* [READING PASSAGE]:
——————

The market dynamics itself apart, the promoter of Jet Airways has been just as much culpable of reckless business expansion decisions as that of Kingfisher. In fact Jet had been losing money in nine out of the past eleven years. It speaks something about the very narrow and deeply price sensitive Indian market itself that two of the three large full-service airlines have now gone under, and the third, Air India, is surviving only through public subsidy. It is a testament to the inability of these full-service carriers to have figured out a business model required to differentiate themselves from their low-cost counterparts. Should Jet (and Kingfisher) have charted a path very different from the various low-cost airlines, focusing on specific routes and quality of service, and associated calibrated expansion and maintenance of higher prices? 

In telecoms too there has been similar race to the bottom, with Indian operators having among the lowest Average Revenue Per Users (ARPUs) and struggling to mobilise resources for capex. Compounding problems this comes on top of the top-collar winner's curse payouts to acquire spectrum. The result is minimal investments in capacity expansion and technology up-gradation, and being very poorly positioned to transition to the 5G technology.

And this is not confined to just airlines and telecoms. In fact, the same market failure could be generalised to most infrastructure sectors. The power generators and road contractors have never been averse to bidding recklessly and being stuck with contracts which they soon realise they are unable to service sustainably. Besides, they also create piles of non-performing assets for their lenders and attendant need for loan restructurings and tax-payer financed bank recapitalisations. The lenders too do not learn from past experience and repeat their mistakes - the latest bubble in lending to solar renewables generators should show up as NPAs in the coming years.

——————

* [ASSIGNED TASK]: Copy the passage on Indian airlines and infrastructure from "And this is" up to and including "the coming years.", swapping "road contractors" for "port developers".

——————

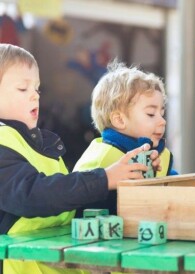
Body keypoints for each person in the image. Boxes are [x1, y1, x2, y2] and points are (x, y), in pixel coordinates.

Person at [0, 44, 155, 274]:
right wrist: (104, 179)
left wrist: (127, 180)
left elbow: (70, 207)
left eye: (37, 88)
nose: (34, 95)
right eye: (23, 88)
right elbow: (33, 195)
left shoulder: (39, 145)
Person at [74, 60, 178, 215]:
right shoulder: (101, 159)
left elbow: (176, 188)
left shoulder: (161, 154)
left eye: (161, 114)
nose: (162, 121)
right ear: (120, 120)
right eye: (151, 114)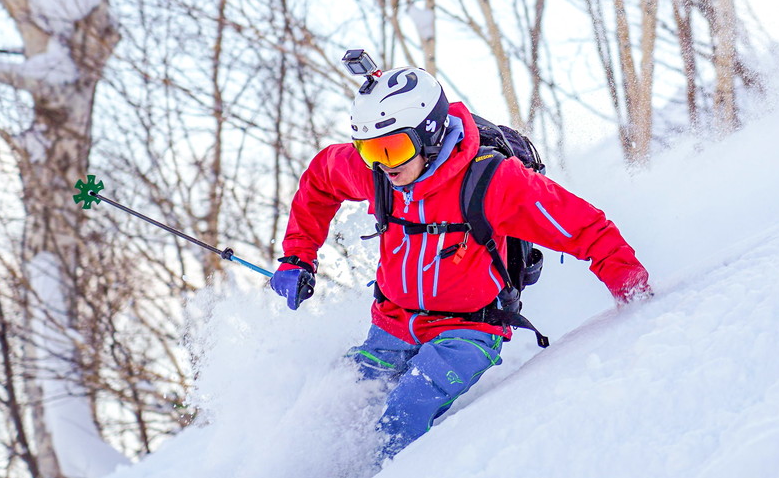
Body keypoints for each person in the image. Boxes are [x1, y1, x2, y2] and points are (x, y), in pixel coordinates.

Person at [270, 66, 650, 458]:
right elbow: (320, 179)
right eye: (369, 150)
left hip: (468, 329)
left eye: (393, 149)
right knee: (338, 403)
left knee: (405, 410)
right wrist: (298, 255)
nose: (383, 165)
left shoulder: (495, 182)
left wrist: (633, 289)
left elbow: (583, 227)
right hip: (393, 323)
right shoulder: (379, 174)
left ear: (430, 133)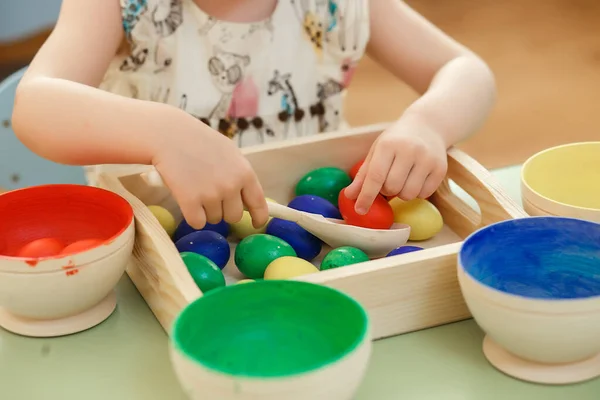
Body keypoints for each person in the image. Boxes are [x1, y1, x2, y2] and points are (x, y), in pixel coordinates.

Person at [11, 0, 496, 230]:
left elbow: (467, 71)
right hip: (158, 242)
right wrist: (164, 132)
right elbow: (34, 107)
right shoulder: (120, 6)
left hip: (310, 224)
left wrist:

——————

* [WORKED SOLUTION]:
And this is not confined to just airlines and telecoms. In fact, the same market failure could be generalised to most infrastructure sectors. The power generators and port developers have never been averse to bidding recklessly and being stuck with contracts which they soon realise they are unable to service sustainably. Besides, they also create piles of non-performing assets for their lenders and attendant need for loan restructurings and tax-payer financed bank recapitalisations. The lenders too do not learn from past experience and repeat their mistakes - the latest bubble in lending to solar renewables generators should show up as NPAs in the coming years.